Gold Drops As Investors Await Central Banks Meeting

The precious metal rose to $1,676.45 an ounce on Monday, it’s highest in over four months.

Gold edged lower on Tuesday after rising to its highest in over four months in the previous session, as caution prevailed ahead of a central bankers’ meeting this week.

Spot gold surged on Monday after U.S. Federal Reserve Chairman Ben Bernanke, in a report to a congressional panel, said the central bank sees room to further ease its monetary policy, raising hopes for another round of quantitative easing, or QE3.

Central bankers and finance ministers from around the world are scheduled to meet at Jackson Hole, Wyoming on August 31 and September 1, and investors expect speeches by Bernanke and European Central Bank chief Mario Draghi to shed light on possible measures to shore up their sluggish economies.

“If we get QE3, gold could rise to $1,680 or $1,700,” said Peter Fung, head of dealing at Wing Fung Precious Metals in Hong Kong. “But for now, it is still unclear what is going to happen, though hopes for QE are keeping gold supported at the $1,650 level.”

Spot gold edged down 0.2 per cent to $1,660.10 an ounce by 0627 GMT, after rising to $1,676.45 on Monday, its highest level since mid-April.

U.S. gold fell 0.8 per cent to $1,662.70.

Technical analysis suggested spot gold may drop to $1,643 during the day, said Reuters market analyst Wang Tao.

Scrap selling in Asia’s physical gold market continued as Indonesia returns from the Eid al-Fitr celebrations marking the end of the fasting month and cashes out after gold surged more than three per cent last week and broke above a $100 range that it had held since May.

“A lot of scrap is flooding the market,” said a Singapore-based dealer. “Last week it was the Thais that sold scrap and this week is the Indonesians.”
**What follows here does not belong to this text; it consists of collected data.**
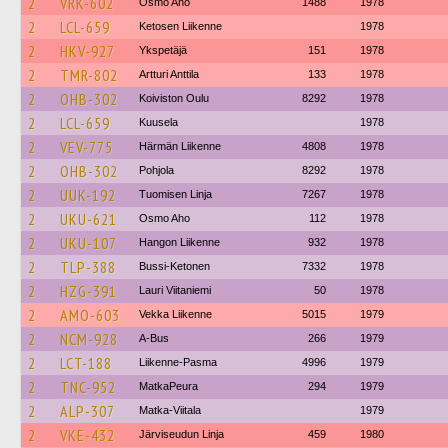
2
VRK-602
Osmo Aho
1488
1978
2
LCL-659
Ketosen Liikenne
1978
2
HKV-927
Ykspetäjä
151
1978
2
TMR-802
Artturi Anttila
133
1978
2
OHB-302
Koiviston Oulu
8292
1978
2
LCL-659
Kuusela
1978
2
VEV-775
Härmän Liikenne
4808
1978
2
OHB-302
Pohjola
8292
1978
2
UUK-192
Tuomisen Linja
7267
1978
2
UKU-621
Osmo Aho
112
1978
2
UKU-107
Hangon Liikenne
932
1978
2
TLP-388
Bussi-Ketonen
7332
1978
2
HZG-391
Lauri Viitaniemi
50
1978
2
AMO-603
Vekka Liikenne
5015
1979
2
NCM-928
A-Bus
266
1979
2
LCT-188
Liikenne-Pasma
4996
1979
2
TNC-952
MatkaPeura
294
1979
2
ALP-307
Matka-Viitala
1979
2
VKE-432
Järviseudun Linja
459
1980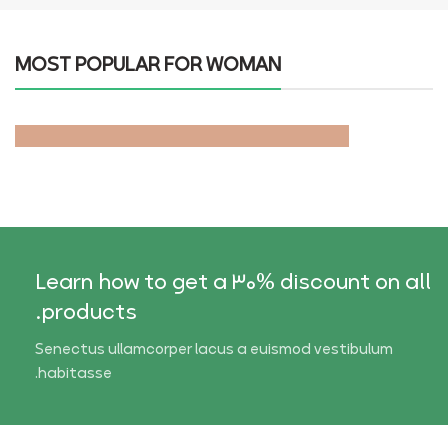
VIEW MORE
MOST POPULAR FOR WOMAN
Discount On Summer
Collection
Learn how to get a 30% discount on all
products.
Senectus ullamcorper lacus a euismod vestibulum
habitasse.
Adapters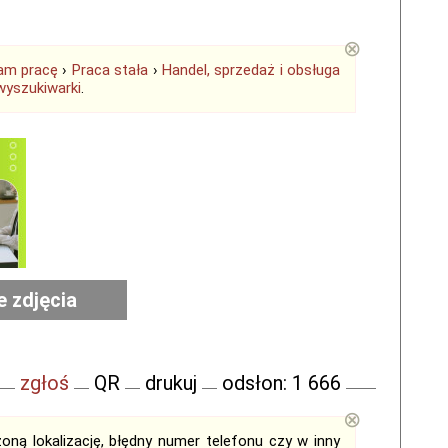
⊗
am pracę
›
Praca stała
›
Handel, sprzedaż i obsługa
wyszukiwarki
.
e zdjęcia
zgłoś
QR
drukuj
odsłon: 1 666
⊗
ną lokalizację, błędny numer telefonu czy w inny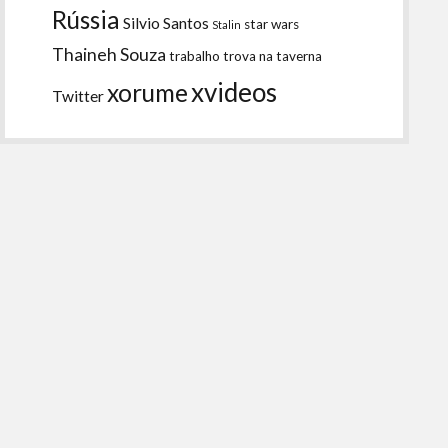
Rússia
Silvio Santos
star wars
Stalin
Thaineh Souza
trabalho
trova na taverna
xvideos
xorume
Twitter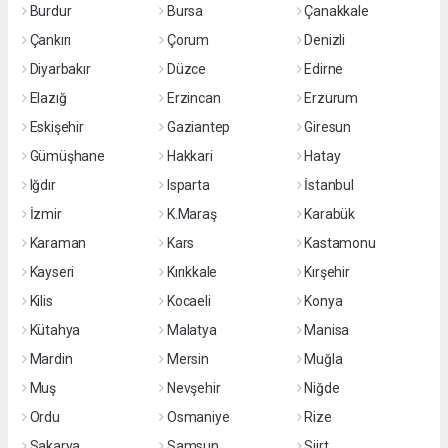
Burdur
Bursa
Çanakkale
Çankırı
Çorum
Denizli
Diyarbakır
Düzce
Edirne
Elazığ
Erzincan
Erzurum
Eskişehir
Gaziantep
Giresun
Gümüşhane
Hakkari
Hatay
Iğdır
Isparta
İstanbul
İzmir
K.Maraş
Karabük
Karaman
Kars
Kastamonu
Kayseri
Kırıkkale
Kırşehir
Kilis
Kocaeli
Konya
Kütahya
Malatya
Manisa
Mardin
Mersin
Muğla
Muş
Nevşehir
Niğde
Ordu
Osmaniye
Rize
Sakarya
Samsun
Siirt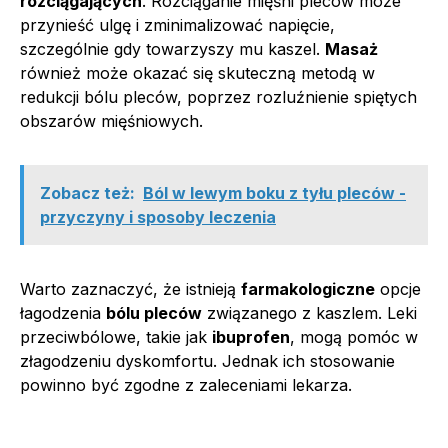
rozciągających
. Rozciąganie mięśni pleców może
przynieść ulgę i zminimalizować napięcie,
szczególnie gdy towarzyszy mu kaszel.
Masaż
również może okazać się skuteczną metodą w
redukcji bólu pleców, poprzez rozluźnienie spiętych
obszarów mięśniowych.
Zobacz też:
Ból w lewym boku z tyłu pleców -
przyczyny i sposoby leczenia
Warto zaznaczyć, że istnieją
farmakologiczne
opcje
łagodzenia
bólu pleców
związanego z kaszlem. Leki
przeciwbólowe, takie jak
ibuprofen
, mogą pomóc w
złagodzeniu dyskomfortu. Jednak ich stosowanie
powinno być zgodne z zaleceniami lekarza.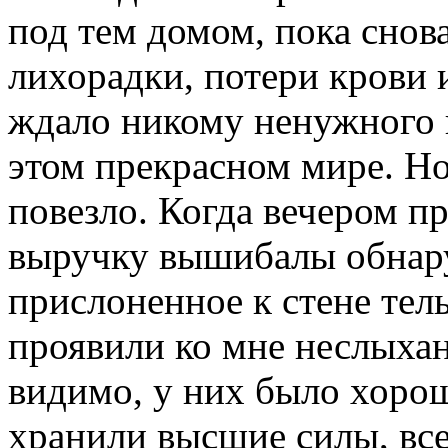
под тем домом, пока снова
лихорадки, потери крови 
ждало никому ненужного 
этом прекрасном мире. Но
повезло. Когда вечером 
выручку вышибалы обнару
прислоненное к стене тел
проявили ко мне неслыхан
видимо, у них было хорош
хранили высшие силы, вс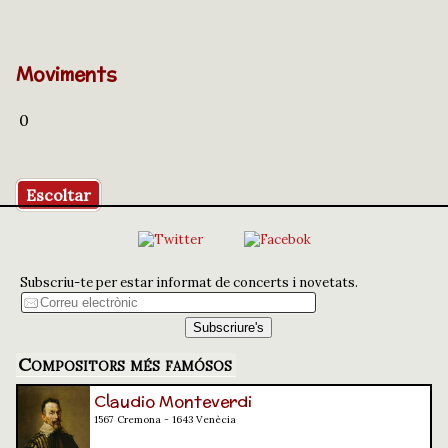
Moviments
0
Escoltar
Subscriu-te per estar informat de concerts i novetats.
Compositors més famósos
Claudio Monteverdi
1567 Cremona - 1643 Venècia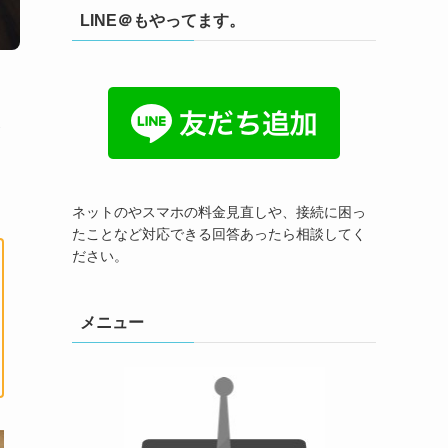
LINE＠もやってます。
発
ネットのやスマホの料金見直しや、接続に困っ
たことなど対応できる回答あったら相談してく
ださい。
メニュー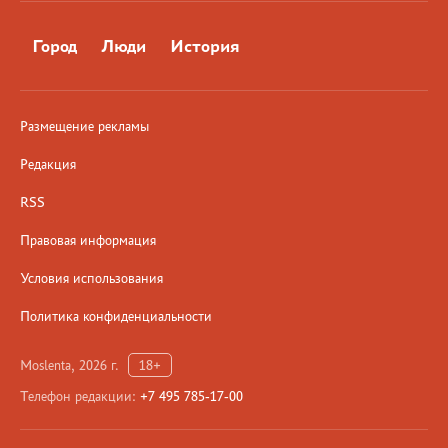
Город
Люди
История
Размещение рекламы
Редакция
RSS
Правовая информация
Условия использования
Политика конфиденциальности
Moslenta, 2026 г.
18+
Телефон редакции:
+7 495 785-17-00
The euro eased against the dollar, extending losses for the third day straight, putting pressure on bullion.
Spot platinum traded around $1,530 an ounce, off a 3-1/2-month high of $1,558.49 hit last week, despite the festering labour strife in South Africa’s platinum mines.

The Relative Strength Index on spot platinum and silver remained above 70, suggesting the underlying assets are overbought.

Spot silver lost 0.2 percent to $30.62 an ounce, easing from $31.26 hit on Monday, its highest level in nearly four months.

“Technical signals still look good on silver after we broke above the 200-day moving average,” said a Shanghai-based trader, “But in the absence of improving industrial demand, the monetary policy will decide where prices will go.”

The 200-day moving average stood at $30.30.

“If we are able to hold onto the 200-day moving average, the chart will look very nice and attract more buying interest,” the trader added.

Total holdings of silver-backed exchange-traded funds fell 0.6 per cent to 501.198 million ounces by Aug. 27, but still gained one per cent so far this month.